Task to carry out: Pull out the lines of the entries from the very first one through the line containing "dịch tiếng Hà", both included, and reproduce them without any change.

Exercise materials:
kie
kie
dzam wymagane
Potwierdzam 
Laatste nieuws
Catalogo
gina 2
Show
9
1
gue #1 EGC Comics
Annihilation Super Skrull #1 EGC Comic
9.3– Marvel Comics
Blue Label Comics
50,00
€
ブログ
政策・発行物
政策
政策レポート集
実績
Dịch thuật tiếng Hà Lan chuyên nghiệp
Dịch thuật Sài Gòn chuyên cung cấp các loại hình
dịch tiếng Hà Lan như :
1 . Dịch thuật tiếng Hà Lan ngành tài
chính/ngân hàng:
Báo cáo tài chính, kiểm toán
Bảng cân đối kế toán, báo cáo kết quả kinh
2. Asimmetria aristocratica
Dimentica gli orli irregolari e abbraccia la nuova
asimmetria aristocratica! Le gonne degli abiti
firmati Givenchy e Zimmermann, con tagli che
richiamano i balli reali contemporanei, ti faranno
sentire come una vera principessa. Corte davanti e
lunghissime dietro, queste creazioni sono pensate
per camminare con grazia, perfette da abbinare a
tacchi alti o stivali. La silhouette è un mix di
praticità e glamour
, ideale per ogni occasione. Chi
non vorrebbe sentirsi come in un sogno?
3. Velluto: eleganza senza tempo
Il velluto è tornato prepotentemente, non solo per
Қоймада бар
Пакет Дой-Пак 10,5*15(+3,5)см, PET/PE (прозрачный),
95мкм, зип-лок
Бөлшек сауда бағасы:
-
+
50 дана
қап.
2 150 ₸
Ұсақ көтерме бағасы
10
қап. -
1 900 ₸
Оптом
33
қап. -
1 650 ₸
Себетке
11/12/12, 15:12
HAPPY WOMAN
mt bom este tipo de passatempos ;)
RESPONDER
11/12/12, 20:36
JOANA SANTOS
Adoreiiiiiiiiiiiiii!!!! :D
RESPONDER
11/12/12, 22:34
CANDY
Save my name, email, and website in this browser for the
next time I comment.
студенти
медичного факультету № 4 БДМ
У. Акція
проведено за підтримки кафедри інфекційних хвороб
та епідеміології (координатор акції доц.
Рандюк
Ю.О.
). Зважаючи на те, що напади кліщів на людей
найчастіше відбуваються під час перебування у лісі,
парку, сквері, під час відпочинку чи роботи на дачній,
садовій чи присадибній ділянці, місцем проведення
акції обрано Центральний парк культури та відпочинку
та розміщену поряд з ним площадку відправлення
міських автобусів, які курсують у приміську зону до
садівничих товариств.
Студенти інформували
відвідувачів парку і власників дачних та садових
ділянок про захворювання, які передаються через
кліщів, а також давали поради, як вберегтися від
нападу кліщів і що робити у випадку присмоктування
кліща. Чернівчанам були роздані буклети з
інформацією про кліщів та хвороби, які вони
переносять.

Exercise solution:
kie
kie
dzam wymagane
Potwierdzam 
Laatste nieuws
Catalogo
gina 2
Show
9
1
gue #1 EGC Comics
Annihilation Super Skrull #1 EGC Comic
9.3– Marvel Comics
Blue Label Comics
50,00
€
ブログ
政策・発行物
政策
政策レポート集
実績
Dịch thuật tiếng Hà Lan chuyên nghiệp
Dịch thuật Sài Gòn chuyên cung cấp các loại hình
dịch tiếng Hà Lan như :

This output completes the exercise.